TASK INSTRUCTIONS:
From the line that contains "waarnemingen)" to the end of the records below, copy every line exactly. Both the first and last of these lines count.

Collected data entries:
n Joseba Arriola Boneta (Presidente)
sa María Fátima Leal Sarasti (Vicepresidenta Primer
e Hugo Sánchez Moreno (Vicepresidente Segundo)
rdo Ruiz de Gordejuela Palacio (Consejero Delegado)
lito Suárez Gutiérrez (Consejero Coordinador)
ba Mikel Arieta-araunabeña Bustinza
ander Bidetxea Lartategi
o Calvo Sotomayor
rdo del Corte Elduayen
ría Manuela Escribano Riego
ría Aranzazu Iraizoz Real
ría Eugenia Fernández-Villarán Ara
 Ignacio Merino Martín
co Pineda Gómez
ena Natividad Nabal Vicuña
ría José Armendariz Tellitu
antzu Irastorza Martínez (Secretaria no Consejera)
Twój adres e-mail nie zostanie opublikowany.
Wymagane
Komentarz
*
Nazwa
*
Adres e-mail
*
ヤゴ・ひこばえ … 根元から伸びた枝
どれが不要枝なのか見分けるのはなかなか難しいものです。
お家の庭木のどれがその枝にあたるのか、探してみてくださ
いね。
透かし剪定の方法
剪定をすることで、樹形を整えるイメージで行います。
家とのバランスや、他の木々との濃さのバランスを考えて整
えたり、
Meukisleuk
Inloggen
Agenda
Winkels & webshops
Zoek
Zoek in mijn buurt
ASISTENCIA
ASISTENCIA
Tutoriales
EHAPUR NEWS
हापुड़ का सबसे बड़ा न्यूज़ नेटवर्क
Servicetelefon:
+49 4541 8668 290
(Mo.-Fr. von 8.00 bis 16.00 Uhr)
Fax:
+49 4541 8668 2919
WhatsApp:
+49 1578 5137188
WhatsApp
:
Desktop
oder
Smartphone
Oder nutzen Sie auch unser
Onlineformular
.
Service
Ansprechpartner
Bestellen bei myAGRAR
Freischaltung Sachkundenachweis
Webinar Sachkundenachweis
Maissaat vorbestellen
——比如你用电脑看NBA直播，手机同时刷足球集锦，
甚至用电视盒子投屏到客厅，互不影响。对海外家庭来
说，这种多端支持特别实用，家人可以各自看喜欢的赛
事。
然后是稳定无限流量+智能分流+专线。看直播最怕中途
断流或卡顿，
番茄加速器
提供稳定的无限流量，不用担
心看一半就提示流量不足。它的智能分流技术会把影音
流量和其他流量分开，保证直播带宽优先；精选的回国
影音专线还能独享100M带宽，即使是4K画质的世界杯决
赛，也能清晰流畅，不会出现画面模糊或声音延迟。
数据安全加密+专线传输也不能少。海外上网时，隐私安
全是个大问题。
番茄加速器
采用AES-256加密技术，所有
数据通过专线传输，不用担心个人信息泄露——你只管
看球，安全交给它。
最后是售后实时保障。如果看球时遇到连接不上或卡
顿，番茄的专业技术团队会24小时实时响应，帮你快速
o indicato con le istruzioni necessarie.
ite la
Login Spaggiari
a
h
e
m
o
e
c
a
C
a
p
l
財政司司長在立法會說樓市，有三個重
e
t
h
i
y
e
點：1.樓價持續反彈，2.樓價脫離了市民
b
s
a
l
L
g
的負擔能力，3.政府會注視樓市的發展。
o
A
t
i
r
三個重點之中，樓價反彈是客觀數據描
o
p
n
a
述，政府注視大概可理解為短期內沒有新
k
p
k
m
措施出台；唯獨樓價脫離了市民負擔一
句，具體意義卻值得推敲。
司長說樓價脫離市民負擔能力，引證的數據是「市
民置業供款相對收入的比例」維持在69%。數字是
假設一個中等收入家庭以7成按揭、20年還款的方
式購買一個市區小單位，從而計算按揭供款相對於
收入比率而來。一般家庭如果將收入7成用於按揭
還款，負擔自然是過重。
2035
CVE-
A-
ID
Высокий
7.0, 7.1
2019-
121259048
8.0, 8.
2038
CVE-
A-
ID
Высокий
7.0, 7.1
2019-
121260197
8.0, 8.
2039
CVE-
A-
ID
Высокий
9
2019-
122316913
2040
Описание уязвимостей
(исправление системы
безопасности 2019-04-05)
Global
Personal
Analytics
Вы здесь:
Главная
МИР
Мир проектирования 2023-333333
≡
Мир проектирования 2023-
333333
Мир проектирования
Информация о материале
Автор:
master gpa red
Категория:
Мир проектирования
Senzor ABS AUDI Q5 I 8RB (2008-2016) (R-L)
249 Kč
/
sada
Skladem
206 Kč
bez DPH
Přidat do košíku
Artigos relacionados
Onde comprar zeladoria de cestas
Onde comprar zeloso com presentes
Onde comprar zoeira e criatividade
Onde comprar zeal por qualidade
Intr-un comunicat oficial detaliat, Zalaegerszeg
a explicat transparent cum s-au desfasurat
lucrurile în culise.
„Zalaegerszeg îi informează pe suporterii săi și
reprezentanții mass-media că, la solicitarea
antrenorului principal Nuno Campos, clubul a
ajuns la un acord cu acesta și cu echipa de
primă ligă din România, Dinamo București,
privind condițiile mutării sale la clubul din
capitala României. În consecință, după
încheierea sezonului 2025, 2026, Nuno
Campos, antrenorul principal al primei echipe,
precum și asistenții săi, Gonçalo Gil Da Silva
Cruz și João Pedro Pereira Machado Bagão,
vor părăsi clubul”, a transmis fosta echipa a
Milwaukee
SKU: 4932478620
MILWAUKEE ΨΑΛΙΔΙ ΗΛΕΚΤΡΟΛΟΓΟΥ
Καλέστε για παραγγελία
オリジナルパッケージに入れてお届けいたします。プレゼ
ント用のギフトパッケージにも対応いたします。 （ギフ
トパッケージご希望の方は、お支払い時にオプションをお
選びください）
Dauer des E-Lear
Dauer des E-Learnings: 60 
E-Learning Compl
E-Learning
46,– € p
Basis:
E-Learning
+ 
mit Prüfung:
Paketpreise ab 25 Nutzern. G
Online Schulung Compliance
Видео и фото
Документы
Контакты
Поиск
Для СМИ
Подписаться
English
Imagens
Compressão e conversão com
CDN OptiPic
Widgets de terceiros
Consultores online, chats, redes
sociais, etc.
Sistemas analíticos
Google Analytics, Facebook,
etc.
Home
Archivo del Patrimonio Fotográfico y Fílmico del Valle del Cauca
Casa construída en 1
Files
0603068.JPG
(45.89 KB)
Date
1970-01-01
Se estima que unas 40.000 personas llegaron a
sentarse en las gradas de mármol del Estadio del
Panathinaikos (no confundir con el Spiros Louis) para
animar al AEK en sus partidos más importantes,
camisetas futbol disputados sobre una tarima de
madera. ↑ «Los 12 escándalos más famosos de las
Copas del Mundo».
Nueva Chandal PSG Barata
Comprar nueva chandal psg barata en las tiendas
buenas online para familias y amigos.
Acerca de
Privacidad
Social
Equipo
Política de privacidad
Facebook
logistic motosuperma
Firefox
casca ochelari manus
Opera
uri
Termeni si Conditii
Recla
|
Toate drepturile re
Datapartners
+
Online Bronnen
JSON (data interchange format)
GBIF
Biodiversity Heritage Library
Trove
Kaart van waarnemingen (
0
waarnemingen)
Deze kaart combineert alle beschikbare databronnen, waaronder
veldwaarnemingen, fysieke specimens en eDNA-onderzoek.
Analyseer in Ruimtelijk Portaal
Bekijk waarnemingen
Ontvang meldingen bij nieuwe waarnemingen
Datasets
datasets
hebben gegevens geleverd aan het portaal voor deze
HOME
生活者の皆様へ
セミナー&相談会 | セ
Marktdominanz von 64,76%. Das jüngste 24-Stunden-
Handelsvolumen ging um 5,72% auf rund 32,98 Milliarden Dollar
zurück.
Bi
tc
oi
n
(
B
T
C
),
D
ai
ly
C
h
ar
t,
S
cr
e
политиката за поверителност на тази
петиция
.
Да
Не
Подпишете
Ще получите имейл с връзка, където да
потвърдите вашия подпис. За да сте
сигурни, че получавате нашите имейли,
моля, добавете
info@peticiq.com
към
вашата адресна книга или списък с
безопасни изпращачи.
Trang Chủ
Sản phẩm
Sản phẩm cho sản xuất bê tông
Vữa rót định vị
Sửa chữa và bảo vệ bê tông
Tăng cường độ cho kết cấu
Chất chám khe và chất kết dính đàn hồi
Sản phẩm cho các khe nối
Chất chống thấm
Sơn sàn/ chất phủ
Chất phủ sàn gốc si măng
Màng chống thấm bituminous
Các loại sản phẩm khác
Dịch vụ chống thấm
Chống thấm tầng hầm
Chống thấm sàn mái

WRITTEN ANSWER:
waarnemingen)
Deze kaart combineert alle beschikbare databronnen, waaronder
veldwaarnemingen, fysieke specimens en eDNA-onderzoek.
Analyseer in Ruimtelijk Portaal
Bekijk waarnemingen
Ontvang meldingen bij nieuwe waarnemingen
Datasets
datasets
hebben gegevens geleverd aan het portaal voor deze
HOME
生活者の皆様へ
セミナー&相談会 | セ
Marktdominanz von 64,76%. Das jüngste 24-Stunden-
Handelsvolumen ging um 5,72% auf rund 32,98 Milliarden Dollar
zurück.
Bi
tc
oi
n
(
B
T
C
),
D
ai
ly
C
h
ar
t,
S
cr
e
политиката за поверителност на тази
петиция
.
Да
Не
Подпишете
Ще получите имейл с връзка, където да
потвърдите вашия подпис. За да сте
сигурни, че получавате нашите имейли,
моля, добавете
info@peticiq.com
към
вашата адресна книга или списък с
безопасни изпращачи.
Trang Chủ
Sản phẩm
Sản phẩm cho sản xuất bê tông
Vữa rót định vị
Sửa chữa và bảo vệ bê tông
Tăng cường độ cho kết cấu
Chất chám khe và chất kết dính đàn hồi
Sản phẩm cho các khe nối
Chất chống thấm
Sơn sàn/ chất phủ
Chất phủ sàn gốc si măng
Màng chống thấm bituminous
Các loại sản phẩm khác
Dịch vụ chống thấm
Chống thấm tầng hầm
Chống thấm sàn mái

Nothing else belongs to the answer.